This discussion has been locked.
You can no longer post new replies to this discussion. If you have a question you can start a new discussion

1-cycle multiply, 64-bit result,  reciprocal?

Can someone tell me how many extra gates the 1-cycle multiply uses? If there was a 64-bit result, how many more gates would be used? Can these gates also be used to find the reciprocal of a number so instead of divides, the coder multiplies the reciprocal? In the 90s, Nvidia sent a coder to optimize Tomb Raider on their video cards. He explained that they didn't use a Z-buffer but rather a W-buffer which was the reciprocal of the Z. This meant that the draw engine used multiplies rather than divides when calculating texture coordinates, lighting and other vertex controls.. As far as I know, they still do.

MP3 on the M0 (or 2 x M0s) uses a LOT of multiplies for the FFTs. Since the BBC Microbit has a Nordic Semiconductors nRF51822 bluetooth chip. Like the CPU, it's clocked at 48MHz. If the RAM of this CPU could be mapped into the CPU address space, it would be possible to build 1 channel using the Nordic chip & the other using the CPU.

I'm looking to use 16:16 fixed-point by modification of the Minimp3 player with some extra speed/space tradeoff so that the player can go right up to 320Kb/S.

Thanks in advance.

Sean

Parents
  • Have a look with google at some images for carry look ahead adders - which are practical - and Wallace tree multipliers - which aren't but you might see some others which are slower but practical. These work in time proportional to the log of the number of bits so that has to fit into one cycle to do what you want. And whilst one can get a reciprocal using an approximation and some multiplies you'd need yet another circuit to do it much faster..Speeding up that sort of thing uses lots of gates and is left to bigger systems than an M0 core!

    I just looked at WIkipedia about the Microbit and it said the main processor ran at 16Mhz and the Bluetooth one at 48Mhz which seems a bit strange to me. On a quick look on the web at what other MP3 decoders achieve I'd guess you'd have real trouble at 16Mhz doing the highest bitrate so I can see why you want to hack the Bluetooth chip. It may well be possible but really that would be up to you I'm afraid.,

Reply
  • Have a look with google at some images for carry look ahead adders - which are practical - and Wallace tree multipliers - which aren't but you might see some others which are slower but practical. These work in time proportional to the log of the number of bits so that has to fit into one cycle to do what you want.
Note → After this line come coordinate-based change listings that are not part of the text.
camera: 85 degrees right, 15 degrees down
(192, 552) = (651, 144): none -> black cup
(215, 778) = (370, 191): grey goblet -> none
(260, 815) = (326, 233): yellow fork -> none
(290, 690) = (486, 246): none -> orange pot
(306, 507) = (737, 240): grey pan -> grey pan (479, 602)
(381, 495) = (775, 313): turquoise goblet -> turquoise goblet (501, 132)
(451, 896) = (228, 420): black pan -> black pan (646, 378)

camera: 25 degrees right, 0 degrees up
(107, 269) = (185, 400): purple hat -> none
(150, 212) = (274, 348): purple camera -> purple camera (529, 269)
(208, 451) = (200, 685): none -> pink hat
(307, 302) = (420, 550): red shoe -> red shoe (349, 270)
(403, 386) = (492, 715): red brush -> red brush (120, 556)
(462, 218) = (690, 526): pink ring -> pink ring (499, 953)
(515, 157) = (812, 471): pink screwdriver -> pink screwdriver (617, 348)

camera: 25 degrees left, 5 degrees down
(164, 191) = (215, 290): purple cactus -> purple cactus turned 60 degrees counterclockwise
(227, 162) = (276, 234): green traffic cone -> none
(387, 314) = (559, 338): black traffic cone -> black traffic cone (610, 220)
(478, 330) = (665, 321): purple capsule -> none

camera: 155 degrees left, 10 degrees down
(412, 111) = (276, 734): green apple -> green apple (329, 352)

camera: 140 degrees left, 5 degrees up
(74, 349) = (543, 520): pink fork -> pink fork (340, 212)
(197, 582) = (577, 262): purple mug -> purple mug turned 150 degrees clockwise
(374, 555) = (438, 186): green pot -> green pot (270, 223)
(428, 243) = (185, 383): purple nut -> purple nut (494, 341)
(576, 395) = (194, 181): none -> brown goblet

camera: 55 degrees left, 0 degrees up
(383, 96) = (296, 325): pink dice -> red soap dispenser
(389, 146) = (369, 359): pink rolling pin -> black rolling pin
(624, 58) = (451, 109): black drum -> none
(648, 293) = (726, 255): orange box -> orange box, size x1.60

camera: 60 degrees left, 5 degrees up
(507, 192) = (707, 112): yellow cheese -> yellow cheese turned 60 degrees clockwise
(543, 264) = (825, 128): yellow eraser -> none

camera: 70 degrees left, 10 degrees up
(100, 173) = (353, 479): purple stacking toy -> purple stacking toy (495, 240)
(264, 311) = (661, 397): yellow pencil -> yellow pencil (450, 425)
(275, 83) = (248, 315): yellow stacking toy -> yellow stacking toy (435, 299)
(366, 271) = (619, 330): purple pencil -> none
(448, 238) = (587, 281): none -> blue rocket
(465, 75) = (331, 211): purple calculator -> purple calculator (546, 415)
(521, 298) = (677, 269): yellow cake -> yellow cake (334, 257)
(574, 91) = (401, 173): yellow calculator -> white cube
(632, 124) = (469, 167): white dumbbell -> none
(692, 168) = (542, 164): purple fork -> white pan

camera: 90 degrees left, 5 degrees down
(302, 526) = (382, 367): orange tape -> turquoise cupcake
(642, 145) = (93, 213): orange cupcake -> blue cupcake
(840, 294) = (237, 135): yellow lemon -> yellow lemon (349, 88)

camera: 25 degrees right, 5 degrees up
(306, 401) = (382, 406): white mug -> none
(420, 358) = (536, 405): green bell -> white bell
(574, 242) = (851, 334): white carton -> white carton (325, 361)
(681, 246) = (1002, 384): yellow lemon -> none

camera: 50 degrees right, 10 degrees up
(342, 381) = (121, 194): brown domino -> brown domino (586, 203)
And whilst one can get a reciprocal using an approximation and some multiplies you'd need yet another circuit to do it much faster..Speeding up that sort of thing uses lots of gates and is left to bigger systems than an M0 core!

    I just looked at WIkipedia about the Microbit and it said the main processor ran at 16Mhz and the Bluetooth one at 48Mhz which seems a bit strange to me. On a quick look on the web at what other MP3 decoders achieve I'd guess you'd have real trouble at 16Mhz doing the highest bitrate so I can see why you want to hack the Bluetooth chip. It may well be possible but really that would be up to you I'm afraid.,

Children
  • Yep - if the CPU is 16Mhz while the Bluetooth is 48MHz, I was considering asking for a small amount of the program-RAM for the Bluetooth CPU to do all of those FFT calculations. My other option is not good - specify Sandisk USB sticks and reprogram the program RAM in them to placed the MP3 decode inside the memory stick. Of course, nobody has specified the speed they are running the memory stick. I know that on a PC they run at 100MHz so plenty of power for MP3. If all else fails, ADPCM is simple but not so compact. I really need to find a codec that is designed to output 8-bit data...

    I wrote a multiply for the 8080 in the Gameboy in which I split the numbers into 4-bit blocks and used a lookup table. I wonder if a similar trick would beat the usual 32x32=64 bit software multiply which itself uses 31 cycles IF it has the 1-cycle multiply. Without it, it's about 250 cycles!

  • I believe both of the cores implement the single cycle multiply option but you'd better check that.